Me too! My landlord didn't even ask if I was impacted by covid, or if I was even still employed... He just raised the rent to a level I've never seen before.

[–] [email protected] 1 points 11 months ago (2 children)

Were you not on a lease? Lease contracts always lock your rent in for the time period they're good for.

[–] [email protected] 5 points 11 months ago

Some leases lock in yearly increases, though, as part of auto-renewal. The last house I looked to rent included an auto-renewal clause with a fucking 5% annual increase. I noped out even before getting to the part that made me as the renter responsible for replacing the sewer if there was ever a problem with it.

[–] [email protected] 2 points 11 months ago* (last edited 11 months ago) (1 children)

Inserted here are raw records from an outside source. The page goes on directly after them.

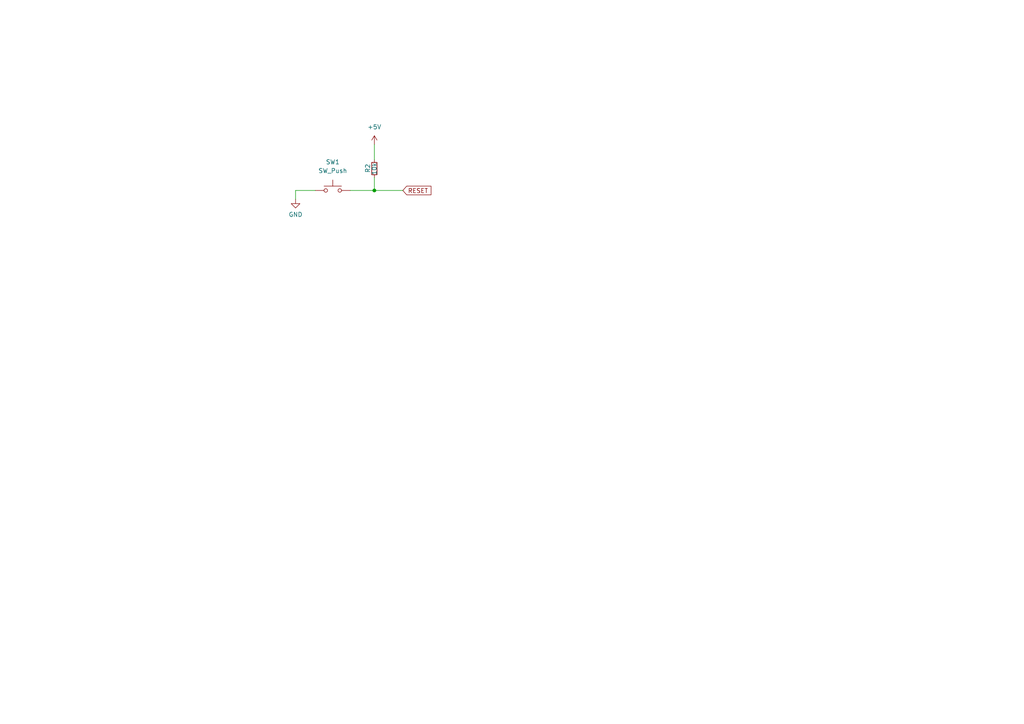
<source format=kicad_sch>
(kicad_sch (version 20230121) (generator eeschema)

  (uuid 28a1c00e-ceef-4a5b-8c80-d48af945ec7c)

  (paper "A4")

  

  (junction (at 108.585 55.245) (diameter 0) (color 0 0 0 0)
    (uuid 5bb77e24-92e1-4875-967c-055ddcc01f15)
  )

  (wire (pts (xy 85.725 55.245) (xy 85.725 57.785))
    (stroke (width 0) (type default))
    (uuid 2c7c420a-64ec-4a84-8342-c97f53dc1dc0)
  )
  (wire (pts (xy 108.585 51.435) (xy 108.585 55.245))
    (stroke (width 0) (type default))
    (uuid 318eb9fc-3529-472e-b42d-c0c6aba3b567)
  )
  (wire (pts (xy 91.44 55.245) (xy 85.725 55.245))
    (stroke (width 0) (type default))
    (uuid 3839756e-67b9-471a-89c2-f16eb6000ef8)
  )
  (wire (pts (xy 108.585 41.91) (xy 108.585 46.355))
    (stroke (width 0) (type default))
    (uuid b58fcc3f-cd7f-4728-9f9a-9615bc3e1b40)
  )
  (wire (pts (xy 108.585 55.245) (xy 116.84 55.245))
    (stroke (width 0) (type default))
    (uuid c4c3e0de-c0a0-4914-824f-5b6904c0d468)
  )
  (wire (pts (xy 101.6 55.245) (xy 108.585 55.245))
    (stroke (width 0) (type default))
    (uuid e11a6cee-8714-45a7-a6ff-0767accfc4ff)
  )

  (global_label "RESET" (shape input) (at 116.84 55.245 0) (fields_autoplaced)
    (effects (font (size 1.27 1.27)) (justify left))
    (uuid d0147503-0e1f-42bb-8860-f714abb73a7d)
    (property "Intersheetrefs" "${INTERSHEET_REFS}" (at 125.5703 55.245 0)
      (effects (font (size 1.27 1.27)) (justify left) hide)
    )
  )

  (symbol (lib_id "Device:R_Small") (at 108.585 48.895 0) (unit 1)
    (in_bom yes) (on_board yes) (dnp no)
    (uuid b5f4a234-a5b0-4575-b7c9-acc943be677d)
    (property "Reference" "R2" (at 106.68 50.165 90)
      (effects (font (size 1.27 1.27)) (justify left))
    )
    (property "Value" "10k" (at 108.585 50.8 90)
      (effects (font (size 1.27 1.27)) (justify left))
    )
    (property "Footprint" "" (at 108.585 48.895 0)
      (effects (font (size 1.27 1.27)) hide)
    )
    (property "Datasheet" "~" (at 108.585 48.895 0)
      (effects (font (size 1.27 1.27)) hide)
    )
    (pin "2" (uuid ae1f4e24-3f31-4255-a129-1ed86e8e1f5e))
    (pin "1" (uuid 096a0c34-52b7-4838-8f72-929a38c9cc50))
    (instances
      (project "75% keyboard pcb"
        (path "/de9dd64b-3a0d-4419-b640-5b40cd762deb/49dc86aa-22f4-402d-b78a-e80c6088964a"
          (reference "R2") (unit 1)
        )
      )
    )
  )

  (symbol (lib_id "Switch:SW_Push") (at 96.52 55.245 0) (unit 1)
    (in_bom yes) (on_board yes) (dnp no) (fields_autoplaced)
    (uuid d1990eaf-d7eb-4f85-8837-faef0d7769cb)
    (property "Reference" "SW1" (at 96.52 46.99 0)
      (effects (font (size 1.27 1.27)))
    )
    (property "Value" "SW_Push" (at 96.52 49.53 0)
      (effects (font (size 1.27 1.27)))
    )
    (property "Footprint" "" (at 96.52 50.165 0)
      (effects (font (size 1.27 1.27)) hide)
    )
    (property "Datasheet" "~" (at 96.52 50.165 0)
      (effects (font (size 1.27 1.27)) hide)
    )
    (pin "1" (uuid f25bb0d1-1d52-4a25-b6c6-9df27bb83bc6))
    (pin "2" (uuid 58606584-6629-4811-be3d-ff287455138f))
    (instances
      (project "75% keyboard pcb"
        (path "/de9dd64b-3a0d-4419-b640-5b40cd762deb/49dc86aa-22f4-402d-b78a-e80c6088964a"
          (reference "SW1") (unit 1)
        )
      )
    )
  )

  (symbol (lib_id "power:GND") (at 85.725 57.785 0) (unit 1)
    (in_bom yes) (on_board yes) (dnp no) (fields_autoplaced)
    (uuid f2ce47fa-a795-45e5-b44d-a3c4c0f53a8d)
    (property "Reference" "#PWR011" (at 85.725 64.135 0)
      (effects (font (size 1.27 1.27)) hide)
    )
    (property "Value" "GND" (at 85.725 62.23 0)
      (effects (font (size 1.27 1.27)))
    )
    (property "Footprint" "" (at 85.725 57.785 0)
      (effects (font (size 1.27 1.27)) hide)
    )
    (property "Datasheet" "" (at 85.725 57.785 0)
      (effects (font (size 1.27 1.27)) hide)
    )
    (pin "1" (uuid 598bb118-54a6-4190-8802-52518fdfbe04))
    (instances
      (project "75% keyboard pcb"
        (path "/de9dd64b-3a0d-4419-b640-5b40cd762deb/49dc86aa-22f4-402d-b78a-e80c6088964a"
          (reference "#PWR011") (unit 1)
        )
      )
    )
  )

  (symbol (lib_id "power:+5V") (at 108.585 41.91 0) (unit 1)
    (in_bom yes) (on_board yes) (dnp no) (fields_autoplaced)
    (uuid fa170957-0ce1-4af7-a5b1-f761a5433604)
    (property "Reference" "#PWR012" (at 108.585 45.72 0)
      (effects (font (size 1.27 1.27)) hide)
    )
    (property "Value" "+5V" (at 108.585 36.83 0)
      (effects (font (size 1.27 1.27)))
    )
    (property "Footprint" "" (at 108.585 41.91 0)
      (effects (font (size 1.27 1.27)) hide)
    )
    (property "Datasheet" "" (at 108.585 41.91 0)
      (effects (font (size 1.27 1.27)) hide)
    )
    (pin "1" (uuid dd462a4f-a70c-4cb2-af66-10739b96a6d8))
    (instances
      (project "75% keyboard pcb"
        (path "/de9dd64b-3a0d-4419-b640-5b40cd762deb/49dc86aa-22f4-402d-b78a-e80c6088964a"
          (reference "#PWR012") (unit 1)
        )
      )
    )
  )
)

</source>
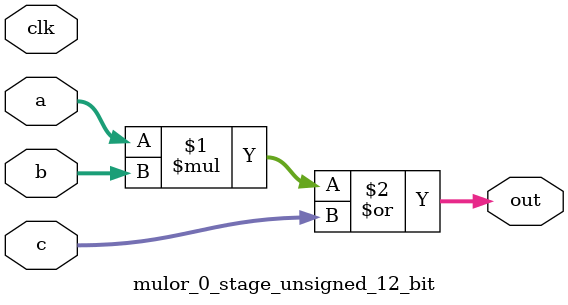
<source format=sv>
(* use_dsp = "yes" *) module mulor_0_stage_unsigned_12_bit(
	input  [11:0] a,
	input  [11:0] b,
	input  [11:0] c,
	output [11:0] out,
	input clk);

	assign out = (a * b) | c;
endmodule

</source>
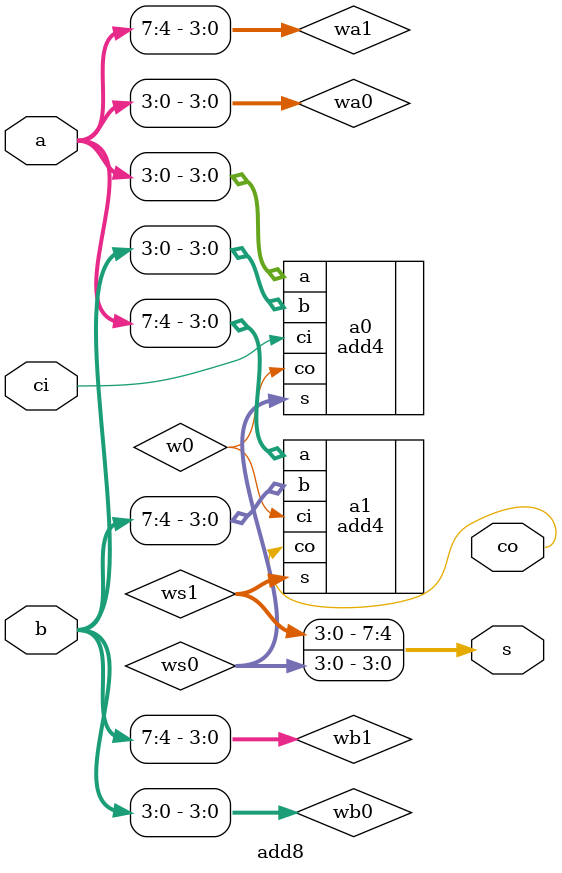
<source format=v>
`timescale 1ns/1ns

module add8(a, b, ci, co, s);   /* moduleの定義開始 */
	input  [7:0] a, b;          /* input port (8bit) */
	input        ci;            /* input port (1bit) */
	output       co;            /* output port (1bit) */
	output [7:0] s;             /* output port (8bit) */
	wire         w0;            /* wire (1bit) */
	wire   [3:0] wa0, wb0, ws0; /* wire (4bit) */
	wire   [3:0] wa1, wb1, ws1; /* wire (4bit) */
	
	/* assign文(wireの接続) */
	assign wa0 = a[3:0];
	assign wa1 = a[7:4];
	assign wb0 = b[3:0];
	assign wb1 = b[7:4];
	
	/* instance文(下位moduleの接続) */
	add4 a0(.a(wa0), .b(wb0), .ci(ci), .co(w0), .s(ws0));
	add4 a1(.a(wa1), .b(wb1), .ci(w0), .co(co), .s(ws1));
	
	/* assign文(output portの接続) */
	assign s = { ws1, ws0 };
	
endmodule /* moduleの定義終了 */

</source>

first thing the current landlord did when he bought the building is raise the rent for all tenants.. despite everyone having leases--the terms and obligations of existing leases is supposed to transfer to a new owner. but they don't care, and they 100% would have raised them further (and in addition to the other increases since), had anyone pursued any sort of action against them. we have very little in terms of tenant protection laws here.

[–] [email protected] 1 points 11 months ago

How bad is it where you live? Where I'm from that would be a fairly easy small claims court suit for breaxh (or done in bulk, you'd get all the tenants together and do a class action for breach).

[–] [email protected] 20 points 11 months ago (1 children)

Man, I went years without a cost of living increase... I told my landlord this, and that same year he raised my rent over 10% with only 60 days notice. That's illegal in my state on two different levels. I met with an attorney, and the was basically nothing I could do that wouldn't result in me needing to move out.

At the time, the rent was really bad in the city. I could find a comparable place to live, but the moving cost and hassle was too high.

This is how landlords do whatever the fuck they want and get away with it.

[–] [email protected] 1 points 11 months ago

It's the free country thing. Typical rental leases renew every year (and typically, renters like that freedom). A landlord can simply decline to renew if you're "too much trouble".

So you could challenge the illegal rent increase in court and win, but then he declines to renew. You could refuse to pay the illegal increase (doing it the right/legal way) and/or even just stop paying rent. But then he eventually evicts you, or just declines to renew.

In the end, rent is supposed to be temporary. And when it is temporary enough that moving out can be your leverage, it works. If you are settling down somewhere, it really should be owned.